The novel is divided into four parts, the first and longest of which is a diary kept by Cairns from the day that he decides to kill. This decision is taken as he is mourning the death of his young son, killed by a hit and run driver; this man, who has destroyed Cairns' life, is to be the victim. First Cairns has to succeed in a task which has baffled the police, and discover the identity of the driver; then he has to get to know him so that he can get close enough to kill him. All this is recorded in the diary, and then, just as the murder is to take place, the victim (thoroughly unpleasant bully George Rattery) reveals that he has found the hidden diary and sent it to his solicitors. When Rattery is poisoned the same day, Cairns is of course suspected, and calls in the amateur detective Nigel Strangeways (who appears in several Nicholas Blake novels) to help him clear his name.
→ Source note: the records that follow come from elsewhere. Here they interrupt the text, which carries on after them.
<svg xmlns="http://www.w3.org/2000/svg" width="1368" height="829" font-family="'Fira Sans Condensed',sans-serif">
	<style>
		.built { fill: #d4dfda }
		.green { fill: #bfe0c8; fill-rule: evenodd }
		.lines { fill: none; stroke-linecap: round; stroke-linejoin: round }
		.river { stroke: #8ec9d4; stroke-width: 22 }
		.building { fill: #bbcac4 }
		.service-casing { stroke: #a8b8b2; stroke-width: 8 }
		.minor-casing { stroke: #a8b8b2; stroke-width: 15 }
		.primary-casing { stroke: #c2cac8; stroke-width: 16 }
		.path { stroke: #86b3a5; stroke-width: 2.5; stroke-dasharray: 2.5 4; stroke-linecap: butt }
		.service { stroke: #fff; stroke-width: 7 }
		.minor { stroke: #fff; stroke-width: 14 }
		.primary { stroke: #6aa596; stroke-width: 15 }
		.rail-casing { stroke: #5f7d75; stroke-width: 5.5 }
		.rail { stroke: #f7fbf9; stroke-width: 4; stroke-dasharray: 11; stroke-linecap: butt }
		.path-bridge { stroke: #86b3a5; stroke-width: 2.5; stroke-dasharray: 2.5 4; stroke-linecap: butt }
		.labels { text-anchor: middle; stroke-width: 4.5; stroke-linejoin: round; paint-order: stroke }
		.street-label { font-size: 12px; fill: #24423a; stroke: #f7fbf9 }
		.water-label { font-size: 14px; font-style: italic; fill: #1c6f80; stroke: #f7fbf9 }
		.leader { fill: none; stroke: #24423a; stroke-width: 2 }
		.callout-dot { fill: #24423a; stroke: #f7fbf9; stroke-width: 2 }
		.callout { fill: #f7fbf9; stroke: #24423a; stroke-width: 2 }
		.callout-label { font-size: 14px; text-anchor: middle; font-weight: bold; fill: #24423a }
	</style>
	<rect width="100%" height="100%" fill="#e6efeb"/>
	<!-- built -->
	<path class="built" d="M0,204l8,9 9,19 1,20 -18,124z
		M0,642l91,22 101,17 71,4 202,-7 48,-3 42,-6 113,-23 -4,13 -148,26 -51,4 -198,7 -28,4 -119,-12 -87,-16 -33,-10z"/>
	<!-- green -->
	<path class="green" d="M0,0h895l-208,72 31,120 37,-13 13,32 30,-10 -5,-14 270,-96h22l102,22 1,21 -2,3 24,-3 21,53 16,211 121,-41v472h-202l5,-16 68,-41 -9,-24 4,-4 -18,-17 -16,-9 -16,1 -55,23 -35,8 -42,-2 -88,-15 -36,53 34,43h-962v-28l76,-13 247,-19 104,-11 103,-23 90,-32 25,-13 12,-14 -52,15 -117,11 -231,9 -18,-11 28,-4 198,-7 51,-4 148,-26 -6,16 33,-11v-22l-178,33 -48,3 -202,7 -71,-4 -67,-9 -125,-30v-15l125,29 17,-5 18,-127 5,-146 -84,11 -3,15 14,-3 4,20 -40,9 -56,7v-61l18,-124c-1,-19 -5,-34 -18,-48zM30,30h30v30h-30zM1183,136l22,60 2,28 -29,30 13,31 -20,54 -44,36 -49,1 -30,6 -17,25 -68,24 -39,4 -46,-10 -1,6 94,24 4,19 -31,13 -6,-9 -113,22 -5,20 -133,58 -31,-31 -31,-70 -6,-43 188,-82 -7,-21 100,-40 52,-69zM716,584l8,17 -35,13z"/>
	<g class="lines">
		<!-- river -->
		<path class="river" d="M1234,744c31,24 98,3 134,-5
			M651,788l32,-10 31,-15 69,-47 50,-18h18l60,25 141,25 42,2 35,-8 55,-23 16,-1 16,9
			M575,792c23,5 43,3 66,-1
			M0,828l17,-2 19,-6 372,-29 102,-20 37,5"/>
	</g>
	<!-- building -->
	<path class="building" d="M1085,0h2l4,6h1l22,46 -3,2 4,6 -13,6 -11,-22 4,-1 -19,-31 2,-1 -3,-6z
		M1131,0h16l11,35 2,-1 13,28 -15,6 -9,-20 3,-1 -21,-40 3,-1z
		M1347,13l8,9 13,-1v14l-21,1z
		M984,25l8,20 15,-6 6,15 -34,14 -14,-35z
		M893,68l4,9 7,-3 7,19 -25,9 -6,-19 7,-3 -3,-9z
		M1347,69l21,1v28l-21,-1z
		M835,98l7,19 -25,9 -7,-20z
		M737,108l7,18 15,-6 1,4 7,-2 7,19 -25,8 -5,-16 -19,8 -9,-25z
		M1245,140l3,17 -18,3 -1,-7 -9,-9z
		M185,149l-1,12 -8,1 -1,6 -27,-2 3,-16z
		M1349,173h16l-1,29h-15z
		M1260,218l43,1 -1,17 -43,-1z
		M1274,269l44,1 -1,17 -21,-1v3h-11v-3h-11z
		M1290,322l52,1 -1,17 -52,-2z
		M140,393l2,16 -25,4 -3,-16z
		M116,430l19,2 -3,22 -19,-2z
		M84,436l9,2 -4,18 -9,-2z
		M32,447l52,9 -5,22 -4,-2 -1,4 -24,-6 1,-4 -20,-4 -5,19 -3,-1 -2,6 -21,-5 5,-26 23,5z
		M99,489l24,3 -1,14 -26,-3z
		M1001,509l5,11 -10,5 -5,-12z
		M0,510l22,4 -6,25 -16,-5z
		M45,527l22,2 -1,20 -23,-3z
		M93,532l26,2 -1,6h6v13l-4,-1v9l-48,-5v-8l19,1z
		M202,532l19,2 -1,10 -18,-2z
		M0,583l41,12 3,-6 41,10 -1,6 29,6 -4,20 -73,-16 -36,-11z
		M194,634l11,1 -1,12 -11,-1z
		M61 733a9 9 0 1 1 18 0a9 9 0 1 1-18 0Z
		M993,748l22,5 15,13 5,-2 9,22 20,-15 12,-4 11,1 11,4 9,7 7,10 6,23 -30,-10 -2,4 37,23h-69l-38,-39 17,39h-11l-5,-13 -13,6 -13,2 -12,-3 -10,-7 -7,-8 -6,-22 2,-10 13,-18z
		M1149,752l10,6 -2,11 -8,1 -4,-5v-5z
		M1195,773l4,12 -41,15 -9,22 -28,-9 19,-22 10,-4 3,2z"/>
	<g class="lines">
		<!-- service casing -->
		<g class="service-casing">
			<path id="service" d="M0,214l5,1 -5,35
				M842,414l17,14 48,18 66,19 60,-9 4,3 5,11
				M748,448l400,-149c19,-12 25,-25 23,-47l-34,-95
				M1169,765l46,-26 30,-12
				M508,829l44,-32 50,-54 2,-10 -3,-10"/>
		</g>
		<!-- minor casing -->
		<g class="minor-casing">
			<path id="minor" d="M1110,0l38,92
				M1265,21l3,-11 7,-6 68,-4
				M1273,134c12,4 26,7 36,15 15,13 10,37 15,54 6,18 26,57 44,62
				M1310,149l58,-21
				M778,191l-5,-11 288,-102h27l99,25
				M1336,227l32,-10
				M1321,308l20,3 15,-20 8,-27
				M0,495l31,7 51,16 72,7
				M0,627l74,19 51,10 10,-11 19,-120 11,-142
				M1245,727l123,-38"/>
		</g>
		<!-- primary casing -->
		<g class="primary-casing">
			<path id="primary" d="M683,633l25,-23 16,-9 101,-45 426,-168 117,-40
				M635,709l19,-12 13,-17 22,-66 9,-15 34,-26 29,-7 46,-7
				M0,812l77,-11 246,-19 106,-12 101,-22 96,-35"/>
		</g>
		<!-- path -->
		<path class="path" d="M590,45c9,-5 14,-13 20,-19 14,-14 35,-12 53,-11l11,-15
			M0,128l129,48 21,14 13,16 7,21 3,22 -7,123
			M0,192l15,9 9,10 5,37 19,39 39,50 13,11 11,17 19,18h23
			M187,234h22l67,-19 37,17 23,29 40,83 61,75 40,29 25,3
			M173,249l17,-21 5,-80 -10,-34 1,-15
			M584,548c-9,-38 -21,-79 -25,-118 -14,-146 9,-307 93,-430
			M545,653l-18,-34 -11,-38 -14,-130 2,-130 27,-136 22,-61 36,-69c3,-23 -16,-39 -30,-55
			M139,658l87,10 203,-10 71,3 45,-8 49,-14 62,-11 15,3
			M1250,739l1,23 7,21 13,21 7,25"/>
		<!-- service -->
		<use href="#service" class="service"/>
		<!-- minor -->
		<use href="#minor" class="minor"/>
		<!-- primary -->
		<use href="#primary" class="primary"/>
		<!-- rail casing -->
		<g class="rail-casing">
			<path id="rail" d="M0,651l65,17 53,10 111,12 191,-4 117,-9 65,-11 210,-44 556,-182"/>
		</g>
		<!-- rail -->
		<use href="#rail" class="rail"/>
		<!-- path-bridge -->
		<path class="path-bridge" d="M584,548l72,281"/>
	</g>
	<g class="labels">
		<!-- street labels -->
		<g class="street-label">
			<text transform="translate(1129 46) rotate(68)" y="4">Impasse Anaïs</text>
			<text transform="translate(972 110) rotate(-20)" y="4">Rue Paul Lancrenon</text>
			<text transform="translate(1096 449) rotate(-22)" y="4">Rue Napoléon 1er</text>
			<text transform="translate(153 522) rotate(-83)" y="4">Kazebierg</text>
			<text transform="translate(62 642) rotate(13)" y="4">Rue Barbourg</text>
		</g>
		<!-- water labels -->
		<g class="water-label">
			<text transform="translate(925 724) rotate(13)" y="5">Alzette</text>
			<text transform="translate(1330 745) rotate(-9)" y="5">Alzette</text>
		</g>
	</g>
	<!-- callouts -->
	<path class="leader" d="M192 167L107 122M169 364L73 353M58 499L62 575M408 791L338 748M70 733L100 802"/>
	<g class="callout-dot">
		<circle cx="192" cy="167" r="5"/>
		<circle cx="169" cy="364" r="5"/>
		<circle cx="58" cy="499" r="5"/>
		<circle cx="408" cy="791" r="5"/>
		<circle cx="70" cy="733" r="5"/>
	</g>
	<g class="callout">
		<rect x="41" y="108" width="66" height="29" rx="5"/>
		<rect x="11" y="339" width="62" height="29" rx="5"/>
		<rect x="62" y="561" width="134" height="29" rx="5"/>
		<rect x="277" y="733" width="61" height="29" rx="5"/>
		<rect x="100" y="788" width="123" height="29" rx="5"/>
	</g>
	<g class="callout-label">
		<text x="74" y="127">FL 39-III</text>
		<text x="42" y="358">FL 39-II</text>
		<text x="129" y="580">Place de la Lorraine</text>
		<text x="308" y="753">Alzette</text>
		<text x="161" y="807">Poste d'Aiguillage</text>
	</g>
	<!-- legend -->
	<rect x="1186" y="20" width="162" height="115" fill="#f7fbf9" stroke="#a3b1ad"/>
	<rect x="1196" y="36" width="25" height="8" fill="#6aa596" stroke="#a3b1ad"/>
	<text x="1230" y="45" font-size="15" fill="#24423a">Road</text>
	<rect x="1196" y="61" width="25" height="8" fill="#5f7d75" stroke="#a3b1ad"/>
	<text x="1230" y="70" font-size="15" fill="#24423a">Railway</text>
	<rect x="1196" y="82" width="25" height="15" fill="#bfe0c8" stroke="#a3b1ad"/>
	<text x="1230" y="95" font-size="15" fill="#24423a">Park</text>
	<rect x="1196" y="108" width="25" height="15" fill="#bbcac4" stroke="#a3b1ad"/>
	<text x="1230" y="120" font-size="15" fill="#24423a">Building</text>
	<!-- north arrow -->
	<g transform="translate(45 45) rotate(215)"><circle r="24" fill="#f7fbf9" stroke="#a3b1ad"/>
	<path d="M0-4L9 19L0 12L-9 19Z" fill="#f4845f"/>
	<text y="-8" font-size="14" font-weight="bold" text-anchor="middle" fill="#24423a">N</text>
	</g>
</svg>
As well as the psychological portrait of Cairns, the novel also strays into unusual territory for a crime novel, as it examines the possible ethical justifications for murder. The reader's sympathy is with Cairns all the way through, particularly after the killer of his son is revealed to be such an unpleasant person, tyrannising his cowed wife and sensitive son. (The scales are thus loaded in favour of the murderer in a not too subtle way, but that doesn't really matter.) Blake seriously manages to get the reader wondering whether 'the beast must die' rather than to be allowed to make the lives of those around him totally miserable.
The Beast Must Die is perhaps slightly overpowered as a crime novel by the weight of its more literary themes. It could perhaps do with being a bit longer - and there are not many novels of which that could be said.